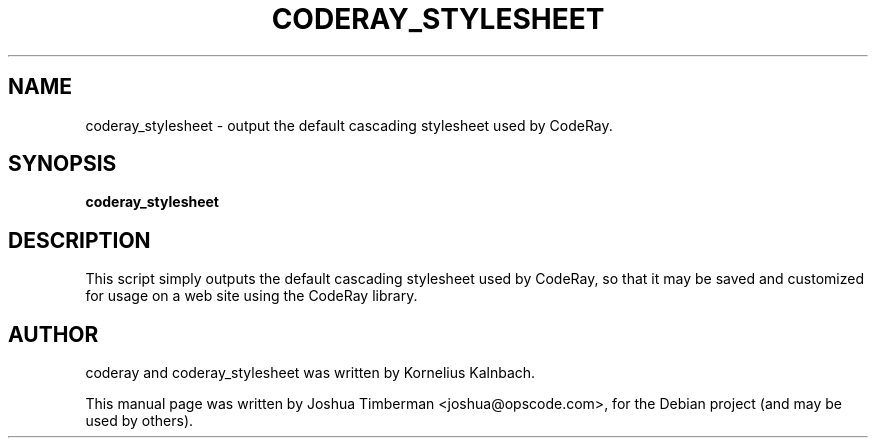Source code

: .TH CODERAY_STYLESHEET 1 "August 2009"
.SH NAME
coderay_stylesheet \- output the default cascading stylesheet used by CodeRay.
.SH SYNOPSIS
.B coderay_stylesheet
.SH DESCRIPTION
This script simply outputs the default cascading stylesheet used by CodeRay, so that it may be saved and customized for usage on a web site using the CodeRay library.
.SH AUTHOR
coderay and coderay_stylesheet was written by Kornelius Kalnbach.
.PP
This manual page was written by Joshua Timberman <joshua@opscode.com>,
for the Debian project (and may be used by others).
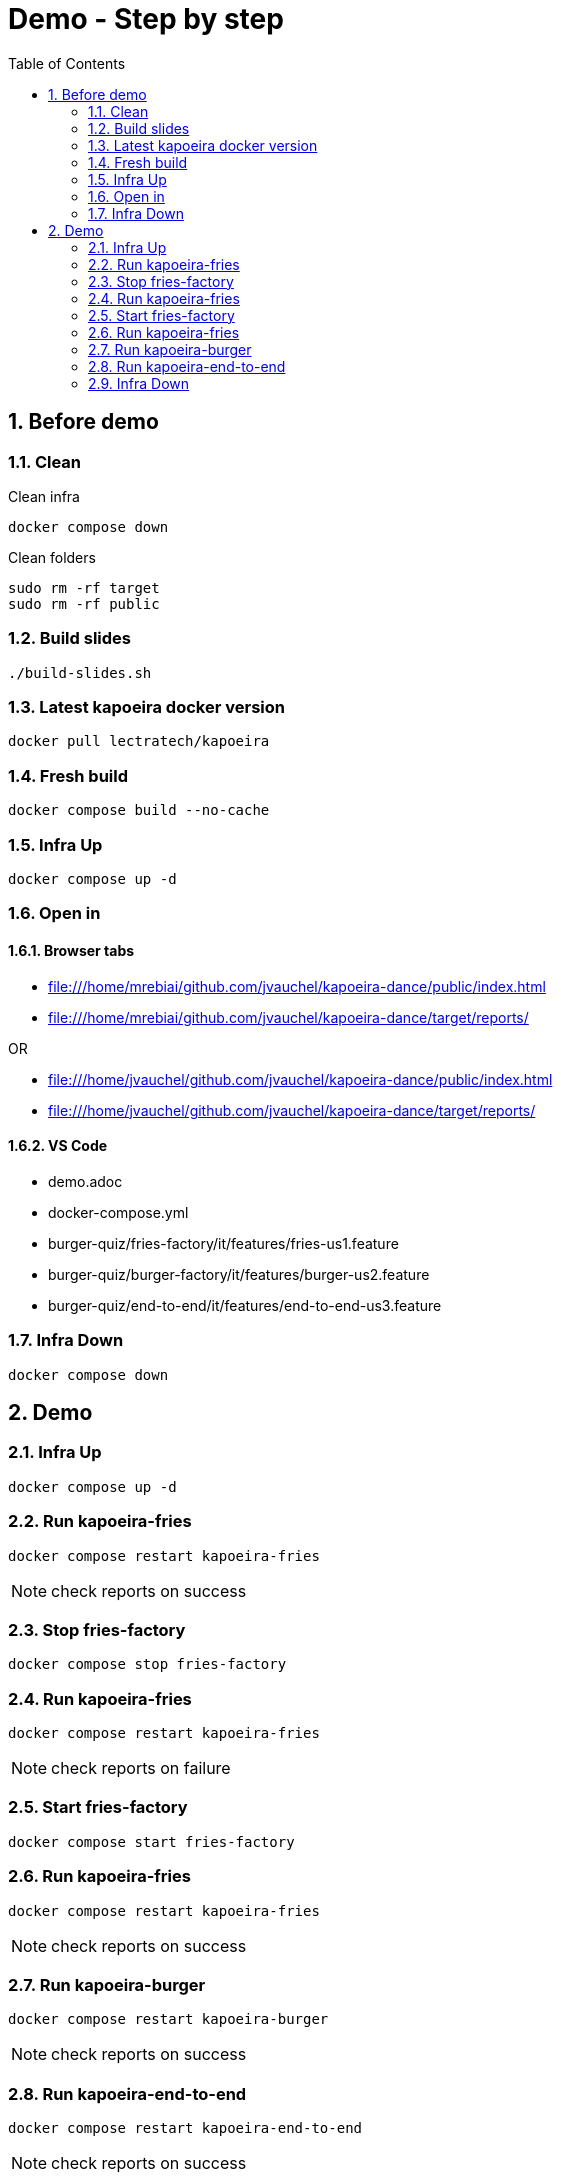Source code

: = Demo - Step by step
:toc: left
:sectnums:
:icons: font

== Before demo
=== Clean
.Clean infra
[source, bash]
----
docker compose down
----

.Clean folders
[source, bash]
----
sudo rm -rf target
sudo rm -rf public
----

=== Build slides
[source]
----
./build-slides.sh
----

=== Latest kapoeira docker version
[source, bash]
----
docker pull lectratech/kapoeira
----

=== Fresh build
[source, bash]
----
docker compose build --no-cache
----

=== Infra Up
[source, bash]
----
docker compose up -d
----

=== Open in
==== Browser tabs
* file:///home/mrebiai/github.com/jvauchel/kapoeira-dance/public/index.html
* file:///home/mrebiai/github.com/jvauchel/kapoeira-dance/target/reports/

OR

* file:///home/jvauchel/github.com/jvauchel/kapoeira-dance/public/index.html
* file:///home/jvauchel/github.com/jvauchel/kapoeira-dance/target/reports/


==== VS Code
* demo.adoc
* docker-compose.yml
* burger-quiz/fries-factory/it/features/fries-us1.feature
* burger-quiz/burger-factory/it/features/burger-us2.feature
* burger-quiz/end-to-end/it/features/end-to-end-us3.feature

=== Infra Down
[source, bash]
----
docker compose down
----

== Demo

=== Infra Up
[source, bash]
----
docker compose up -d
----

=== Run kapoeira-fries
[source, bash]
----
docker compose restart kapoeira-fries
----

NOTE: check reports on success

=== Stop fries-factory
[source, bash]
----
docker compose stop fries-factory
----

=== Run kapoeira-fries
[source, bash]
----
docker compose restart kapoeira-fries
----

NOTE: check reports on failure

=== Start fries-factory
[source, bash]
----
docker compose start fries-factory
----

=== Run kapoeira-fries
[source, bash]
----
docker compose restart kapoeira-fries
----

NOTE: check reports on success

=== Run kapoeira-burger
[source, bash]
----
docker compose restart kapoeira-burger
----

NOTE: check reports on success

=== Run kapoeira-end-to-end
[source, bash]
----
docker compose restart kapoeira-end-to-end
----

NOTE: check reports on success

=== Infra Down
[source, bash]
----
docker compose down
----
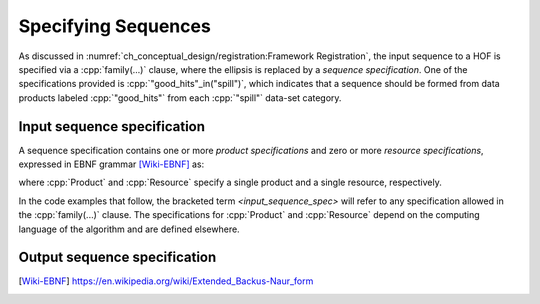 ====================
Specifying Sequences
====================

As discussed in :numref:`ch_conceptual_design/registration:Framework Registration`, the input sequence to a HOF is specified via a :cpp:`family(...)` clause, where the ellipsis is replaced by a *sequence specification*.
One of the specifications provided is :cpp:`"good_hits"_in("spill")`, which indicates that a sequence should be formed from data products labeled :cpp:`"good_hits"` from each :cpp:`"spill"` data-set category.

Input sequence specification
----------------------------

A sequence specification contains one or more *product specifications* and zero or more *resource specifications*, expressed in EBNF grammar [Wiki-EBNF]_ as:

.. productionlist::
    input_sequence_spec : `input_product_specs` | `input_products` "," `resources`
    input_product_specs : Product | Product "," (`input_product_specs` | `resources`)
    input_products : Product | Product "," `input_products`
    resources : Resource | Resource "," `resources`

where :cpp:`Product` and :cpp:`Resource` specify a single product and a single resource, respectively.

In the code examples that follow, the bracketed term `<input_sequence_spec>` will refer to any specification allowed in the :cpp:`family(...)` clause.
The specifications for :cpp:`Product` and :cpp:`Resource` depend on the computing language of the algorithm and are defined elsewhere.

.. todo::

    Where will be define the :cpp:`Product` and :cpp:`Resource` specifications, and what are they?

Output sequence specification
-----------------------------

.. productionlist::
    output_sequence_spec : ProductOutputSpec | ProductOutputSpec "," `output_sequence_spec`

.. only:: html

   .. rubric:: References

.. [Wiki-EBNF] https://en.wikipedia.org/wiki/Extended_Backus-Naur_form
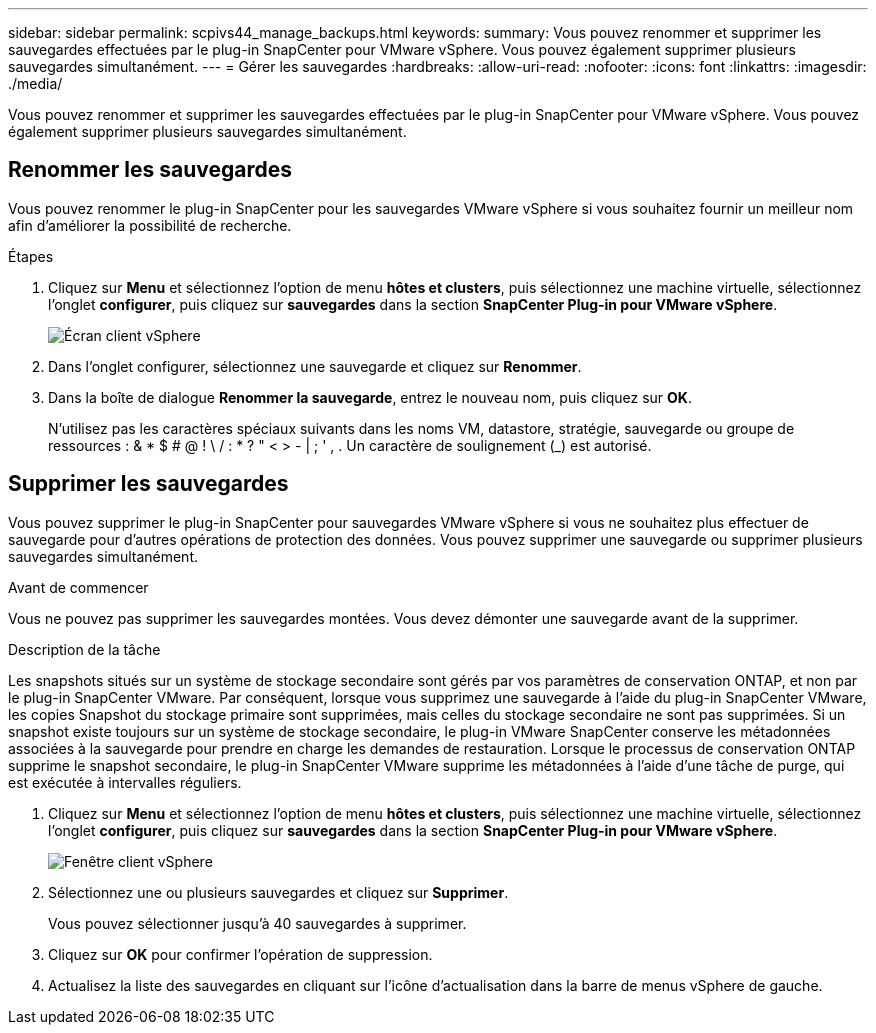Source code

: ---
sidebar: sidebar 
permalink: scpivs44_manage_backups.html 
keywords:  
summary: Vous pouvez renommer et supprimer les sauvegardes effectuées par le plug-in SnapCenter pour VMware vSphere. Vous pouvez également supprimer plusieurs sauvegardes simultanément. 
---
= Gérer les sauvegardes
:hardbreaks:
:allow-uri-read: 
:nofooter: 
:icons: font
:linkattrs: 
:imagesdir: ./media/


[role="lead"]
Vous pouvez renommer et supprimer les sauvegardes effectuées par le plug-in SnapCenter pour VMware vSphere. Vous pouvez également supprimer plusieurs sauvegardes simultanément.



== Renommer les sauvegardes

Vous pouvez renommer le plug-in SnapCenter pour les sauvegardes VMware vSphere si vous souhaitez fournir un meilleur nom afin d'améliorer la possibilité de recherche.

.Étapes
. Cliquez sur *Menu* et sélectionnez l'option de menu *hôtes et clusters*, puis sélectionnez une machine virtuelle, sélectionnez l'onglet *configurer*, puis cliquez sur *sauvegardes* dans la section *SnapCenter Plug-in pour VMware vSphere*.
+
image:scv50_image1.png["Écran client vSphere"]

. Dans l'onglet configurer, sélectionnez une sauvegarde et cliquez sur *Renommer*.
. Dans la boîte de dialogue *Renommer la sauvegarde*, entrez le nouveau nom, puis cliquez sur *OK*.
+
N'utilisez pas les caractères spéciaux suivants dans les noms VM, datastore, stratégie, sauvegarde ou groupe de ressources : & * $ # @ ! \ / : * ? " < > - | ; ' , . Un caractère de soulignement (_) est autorisé.





== Supprimer les sauvegardes

Vous pouvez supprimer le plug-in SnapCenter pour sauvegardes VMware vSphere si vous ne souhaitez plus effectuer de sauvegarde pour d'autres opérations de protection des données. Vous pouvez supprimer une sauvegarde ou supprimer plusieurs sauvegardes simultanément.

.Avant de commencer
Vous ne pouvez pas supprimer les sauvegardes montées. Vous devez démonter une sauvegarde avant de la supprimer.

.Description de la tâche
Les snapshots situés sur un système de stockage secondaire sont gérés par vos paramètres de conservation ONTAP, et non par le plug-in SnapCenter VMware. Par conséquent, lorsque vous supprimez une sauvegarde à l'aide du plug-in SnapCenter VMware, les copies Snapshot du stockage primaire sont supprimées, mais celles du stockage secondaire ne sont pas supprimées. Si un snapshot existe toujours sur un système de stockage secondaire, le plug-in VMware SnapCenter conserve les métadonnées associées à la sauvegarde pour prendre en charge les demandes de restauration. Lorsque le processus de conservation ONTAP supprime le snapshot secondaire, le plug-in SnapCenter VMware supprime les métadonnées à l'aide d'une tâche de purge, qui est exécutée à intervalles réguliers.

. Cliquez sur *Menu* et sélectionnez l'option de menu *hôtes et clusters*, puis sélectionnez une machine virtuelle, sélectionnez l'onglet *configurer*, puis cliquez sur *sauvegardes* dans la section *SnapCenter Plug-in pour VMware vSphere*.
+
image:scv50_image1.png["Fenêtre client vSphere"]

. Sélectionnez une ou plusieurs sauvegardes et cliquez sur *Supprimer*.
+
Vous pouvez sélectionner jusqu'à 40 sauvegardes à supprimer.

. Cliquez sur *OK* pour confirmer l'opération de suppression.
. Actualisez la liste des sauvegardes en cliquant sur l'icône d'actualisation dans la barre de menus vSphere de gauche.

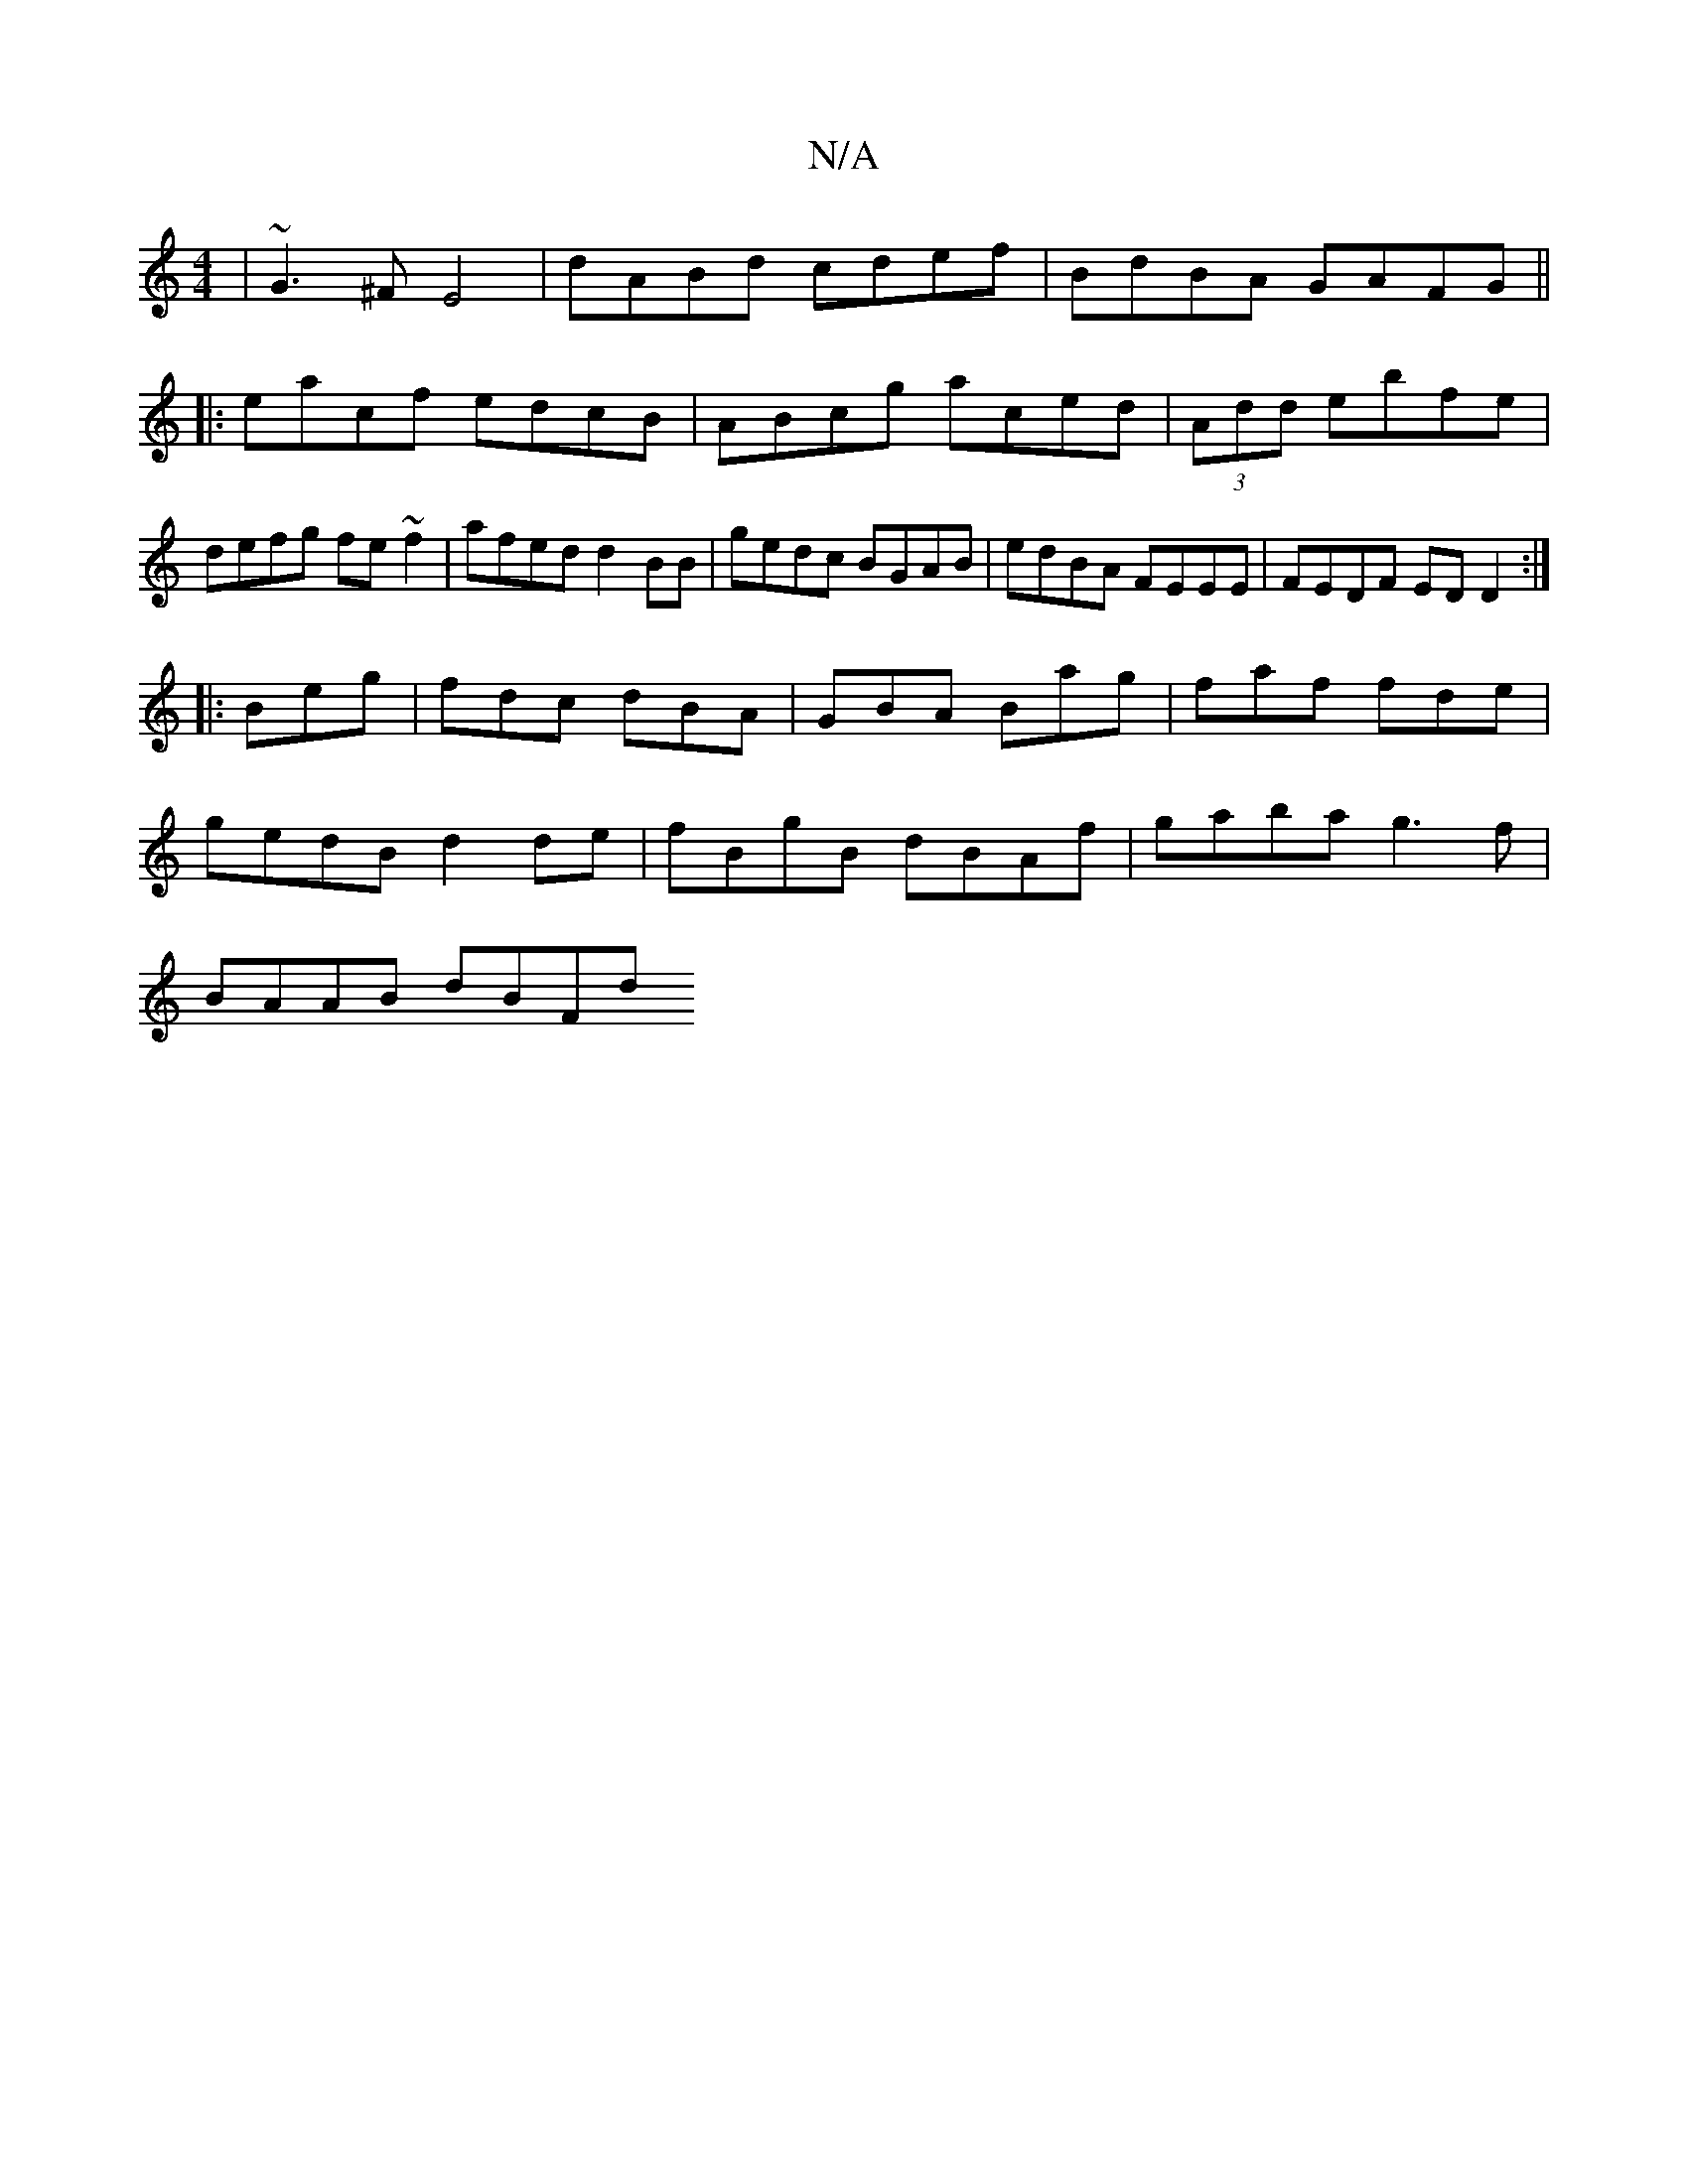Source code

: X:1
T:N/A
M:4/4
R:N/A
K:Cmajor
|~G3^F E4| dABd cdef|BdBA GAFG||: eacf edcB | ABcg aced |(3Add ebfe | defg fe~f2| afed d2BB | gedc BGAB | edBA FEEE|FEDF EDD2:|
|: Beg|fdc dBA|GBA Bag|faf fde|
gedB d2 de|fBgB dBAf|gaba g3f|
BAAB dBFd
++++++++++
▶ _Your objective_
After identifying the lines above that contain "written", copy each one.

▶ _Exercise response_
coderay and coderay_stylesheet was written by Kornelius Kalnbach.
This manual page was written by Joshua Timberman <joshua@opscode.com>,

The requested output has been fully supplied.